What other podcasts about knitting can you recommend?
I LOVE the UK podcasts: A Playful Day, Hoxton Handmade, Miss Elle Knits, Knit. Spin. Cake., Caithness Craft Collective, iMake, as well as Fluffy Fibres, Stash and Burn, 2 Knit Lit Chicks, The Knitmore Girls (:::runs to check iTunes for the rest of them…:::), Knit Knit Cafe, Knitajourney, Knitting Pipeline, The Manic Purl, Never Not Knitting, Just One More Row, Knitcircus, and soooo many more. And let’s not get started on the NON-knitting podcasts.

What is it about a pattern that inspires you to knit it?
First the design aesthetic – I really have to go “OOOO. LOVE. WANT.” to knit it. Second, I always ask myself, will it fit in my wardrobe and fit my personal style? Third, will I enjoy knitting it, regardless of who I am knitting it for (myself or someone else – which is a bit rare unless it’s my younger sister, who receives many knits and demands more).

VenusFueri’s Hemlock ‘Ring Blanket’ by Jared Flood

Who is your favorite knitwear designer?
Hands down, Brooklyn Tweed. Then we have patterns from the contributors to Quince & Co and St. Denis, Amy Christoffers and Ysolda. It’s a dash of urban flair, a dash of whimsy and a splash of prep which is what my personal style is.
Where is your favorite place to knit? Right now, in the basement of Word in Greenpoint, Brooklyn with the girls from No Sheep Till Brooklyn. It’s fun, its BYO-whatever (usually wine, cheese, pita, hummus and cupcakes) and with awesome people. I love to knit socially.

When at home, where is it that you knit and what is it about the space that makes it yours?
Right now, I really don’t have a space to call my own – I usually knit on the couch or at my desk However, Mel (the husband) just informed me recently that when we get the rest of the pieces for our tv unit, he will move his behemoth of an (evil) PC into the unit (don’t ask me why but he has plans to put it in one of the bookcases and connect it to the tv) but it means that the part of the bedroom which is “our” office space will become my “office/knitting area.”

Please describe your dream knitting nook and / or room.
Right now, I can say I have plans for that piece of wall in the bedroom: there will be plum vertical stripes painted along the wall. A desk with drawers to hold the extra sock yarn stashed amidst lesson plans and my gradebooks. Lot’s of shelves to hold knitting books, decor stuff (think brass bookends, milk glass and etsy finds) and the printer (to print worksheets but more importantly, knitting patterns). I will FINALLY get my Manhattan poster framed and hung with various travel photos and a drawing of the Moulin Rouge my uncle got when he went to Paris. I definitely need a cozy chair, and I’m thinking a Poang chair with a slip cover. There is still going to be a bookcase because I have way too many books (but having the knitting ones on shelves means more space for more knitting books!) Essentially, its IKEA meets Pottery Barn meets etsy meets Pinterest rolled into one. Still working on it, but I’ll make it work.

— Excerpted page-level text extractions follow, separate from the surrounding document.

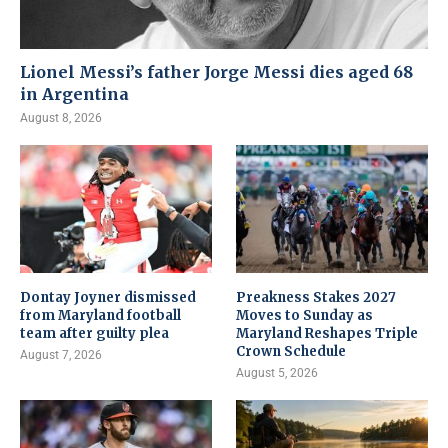
Lionel Messi’s father Jorge Messi dies aged 68
in Argentina
August 8, 2026
Dontay Joyner dismissed
Preakness Stakes 2027
from Maryland football
Moves to Sunday as
team after guilty plea
Maryland Reshapes Triple
Crown Schedule
August 7, 2026
August 5, 2026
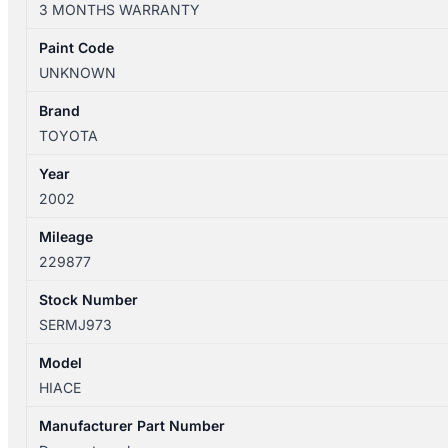
3 MONTHS WARRANTY
12/2004
STEERING
Paint Code
COLUMN
UNKNOWN
quantity
Brand
TOYOTA
Year
2002
Mileage
229877
Stock Number
SERMJ973
Model
HIACE
Manufacturer Part Number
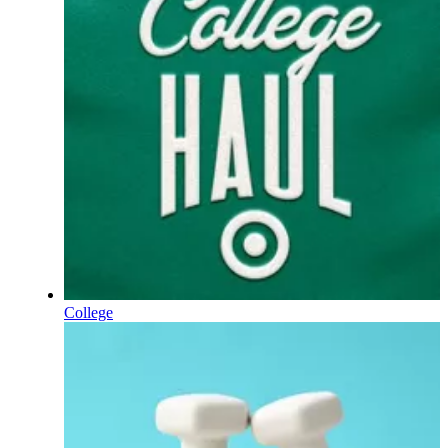
College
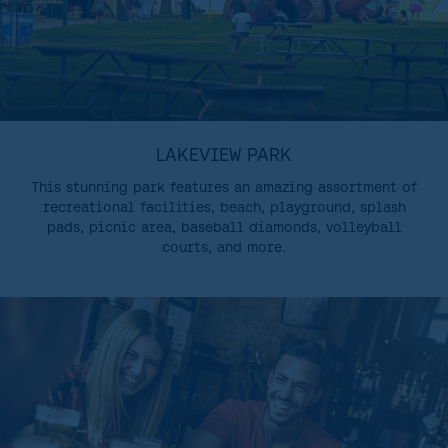
LAKEVIEW PARK
This stunning park features an amazing assortment of
recreational facilities, beach, playground, splash
pads, picnic area, baseball diamonds, volleyball
courts, and more.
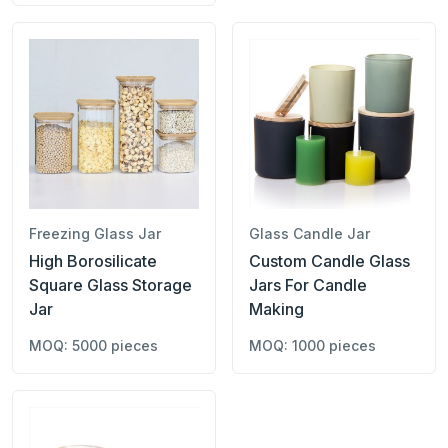
Freezing Glass Jar
Glass Candle Jar
High Borosilicate
Custom Candle Glass
Square Glass Storage
Jars For Candle
Jar
Making
MOQ: 5000 pieces
MOQ: 1000 pieces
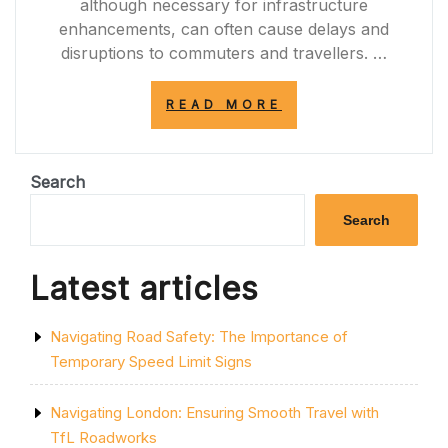
although necessary for infrastructure
enhancements, can often cause delays and
disruptions to commuters and travellers. …
“NAVIGATING
READ MORE
THROUGH
THE
A12
ROADWORKS:
Search
TIPS
FOR
Search
SMOOTH
TRAVEL”
Latest articles
Navigating Road Safety: The Importance of
Temporary Speed Limit Signs
Navigating London: Ensuring Smooth Travel with
TfL Roadworks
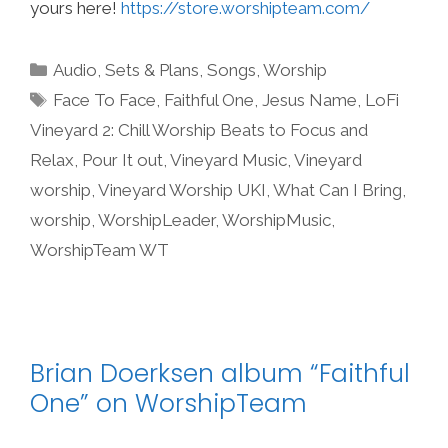
yours here!
https://store.worshipteam.com/
Categories
Audio
,
Sets & Plans
,
Songs
,
Worship
Tags
Face To Face
,
Faithful One
,
Jesus Name
,
LoFi
Vineyard 2: Chill Worship Beats to Focus and
Relax
,
Pour It out
,
Vineyard Music
,
Vineyard
worship
,
Vineyard Worship UKI
,
What Can I Bring
,
worship
,
WorshipLeader
,
WorshipMusic
,
WorshipTeam WT
Brian Doerksen album “Faithful
One” on WorshipTeam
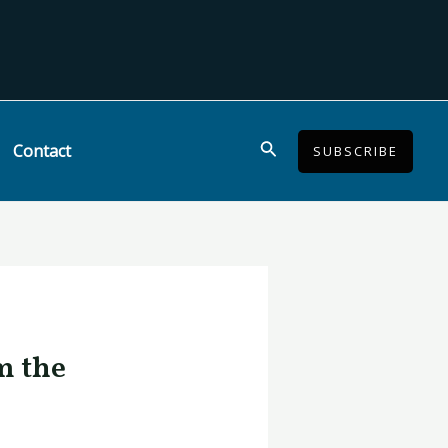
Search
Contact
SUBSCRIBE
m the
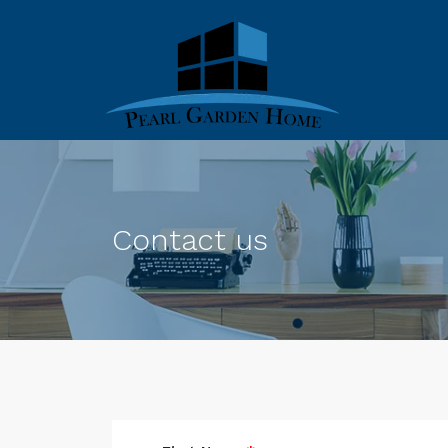
Contact us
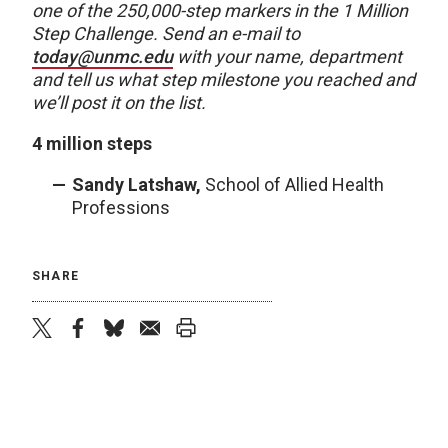
one of the 250,000-step markers in the 1 Million
Step Challenge. Send an e-mail to
today@unmc.edu
with your name, department
and tell us what step milestone you reached and
we’ll post it on the list.
4 million steps
Sandy Latshaw,
School of Allied Health
Professions
SHARE
twitter
facebook
bluesky
email
print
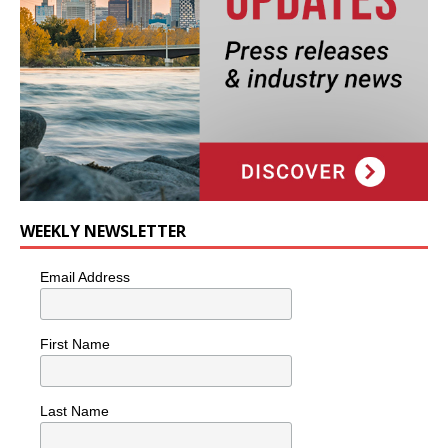
WEEKLY NEWSLETTER
Email Address
First Name
Last Name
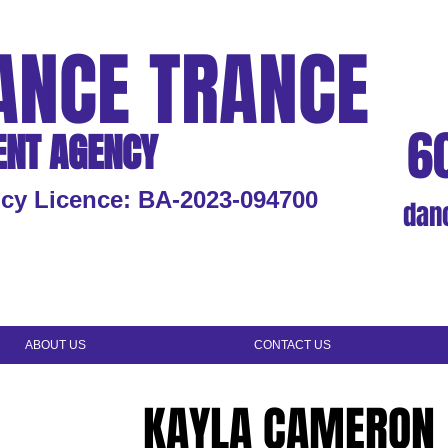
ANCE TRANCE
6
ENT AGENCY
cy Licence: BA-2023-094700
dan
ABOUT US
CONTACT US
KAYLA CAMERON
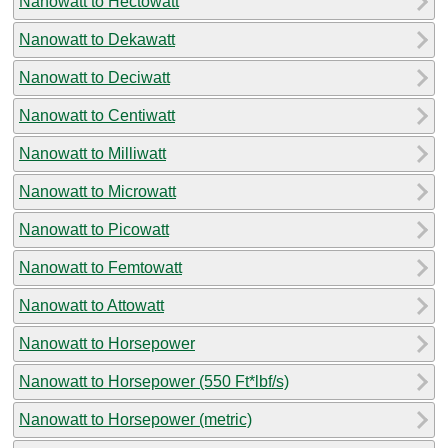
Nanowatt to Hectowatt
Nanowatt to Dekawatt
Nanowatt to Deciwatt
Nanowatt to Centiwatt
Nanowatt to Milliwatt
Nanowatt to Microwatt
Nanowatt to Picowatt
Nanowatt to Femtowatt
Nanowatt to Attowatt
Nanowatt to Horsepower
Nanowatt to Horsepower (550 Ft*lbf/s)
Nanowatt to Horsepower (metric)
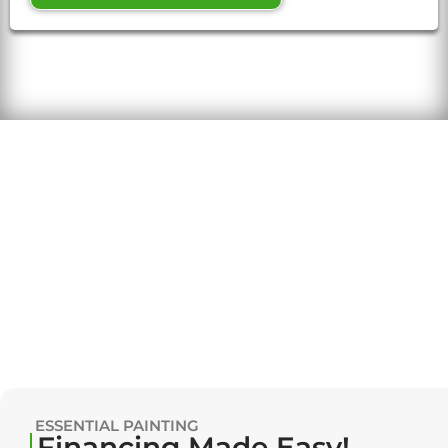
ESSENTIAL PAINTING
Financing Made Easy!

Venusfueri’s ‘I Carry Ur Heart” Fingerless Mitts, knit in Malabrigo Yarn Merino Worsted

How do you store your stash?
The summer I got back home from Japan, I worked at MUJI which is a Japanese-based lifestyle store in SoHo. They have these awesome storage drawers, but they are expensive. However, since I worked there, I was able to get some mildly damaged ones for 90% off. I call them the Two Towers because they are tall and skinny, but I have since outgrown them. I have another drawer set which is hidden in the closet. And then we have the PhD basket with more yarn in there, but we won’t talk about that. (^_~).

So tell us, where is the weirdest place you’ve ever knit?

While waiting on line at Studio Square in Astoria waiting for a Greek concert to start. Studio Square is a beer  garden with a VERY big European vibe which makes it a weird place to begin with, but then add a knitter amongst the other Greek Americans with their frappes and cell phones. It can make for a very strange scene.

Thank you so much for sharing! And now, please use the following space to say anything you’d like!

Thanks to Kristin for hosting me and asking me really thoughtful questions, and I hope that if you haven’t heard of the show, that the answers have piqued your interest. Love to hear from listeners!